Monday, October 15, 2018
Algorithms, Machine Learning, and Collusion
Ulrich Schwalbe, University of Hohenheim analyzes Algorithms, Machine Learning, and Collusion.
ABSTRACT: This paper discusses the question whether self-learning price-setting algorithms are able to coordinate their pricing behaviour to achieve a collusive outcome that maximizes the joint profits of the firms using these algorithms. While the legal literature generally assumes that algorithmic collusion is indeed possible and in fact very easy, the computer science literature on cooperation between algorithms as well as the economics literature on collusion in experimental oligopolies indicate that a coordinated and in particular tacitly collusive behaviour is in general rather difficult to achieve. Many studies have shown that some form of communication is of vital importance for collusion if there are more than two firms in a market.

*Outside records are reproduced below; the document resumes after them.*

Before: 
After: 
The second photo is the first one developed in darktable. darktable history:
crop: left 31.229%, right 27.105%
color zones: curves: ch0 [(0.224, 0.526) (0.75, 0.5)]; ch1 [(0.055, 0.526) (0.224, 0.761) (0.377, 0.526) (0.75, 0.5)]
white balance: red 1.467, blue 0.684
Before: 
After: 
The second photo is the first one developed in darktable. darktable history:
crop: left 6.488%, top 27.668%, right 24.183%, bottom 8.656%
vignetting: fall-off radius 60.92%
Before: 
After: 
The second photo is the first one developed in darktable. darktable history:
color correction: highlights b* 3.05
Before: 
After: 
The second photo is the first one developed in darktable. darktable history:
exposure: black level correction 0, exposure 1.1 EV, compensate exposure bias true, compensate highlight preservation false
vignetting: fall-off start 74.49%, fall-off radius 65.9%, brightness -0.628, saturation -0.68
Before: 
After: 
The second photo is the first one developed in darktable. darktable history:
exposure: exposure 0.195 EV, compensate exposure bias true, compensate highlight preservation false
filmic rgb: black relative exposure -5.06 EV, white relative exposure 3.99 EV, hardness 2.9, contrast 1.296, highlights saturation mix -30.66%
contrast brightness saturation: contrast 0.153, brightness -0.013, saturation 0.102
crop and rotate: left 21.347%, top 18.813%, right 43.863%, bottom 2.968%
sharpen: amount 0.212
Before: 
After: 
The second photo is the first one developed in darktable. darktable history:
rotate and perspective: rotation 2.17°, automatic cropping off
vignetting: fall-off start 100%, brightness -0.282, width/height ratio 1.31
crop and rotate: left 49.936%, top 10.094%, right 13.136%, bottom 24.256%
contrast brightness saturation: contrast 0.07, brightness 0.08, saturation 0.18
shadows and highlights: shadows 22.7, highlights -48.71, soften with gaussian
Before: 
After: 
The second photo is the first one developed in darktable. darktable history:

Communication between algorithms is also a topic in artificial intelligence research and some recent contributions indicate that algorithms may learn to communicate, albeit in a rather limited way. This leads to the conclusion that algorithmic collusion is currently much more difficult to achieve than often assumed in the legal literature and is therefore currently not a particularly important competitive concern. In addition, there are also several legal problems associated with algorithmic collusion, for example, questions of liability, of auditing and monitoring algorithms as well as enforcement. The limited resources of competition authorities should rather be devoted to more pressing problems as, for example, the abuse of dominant positions by large online-platforms.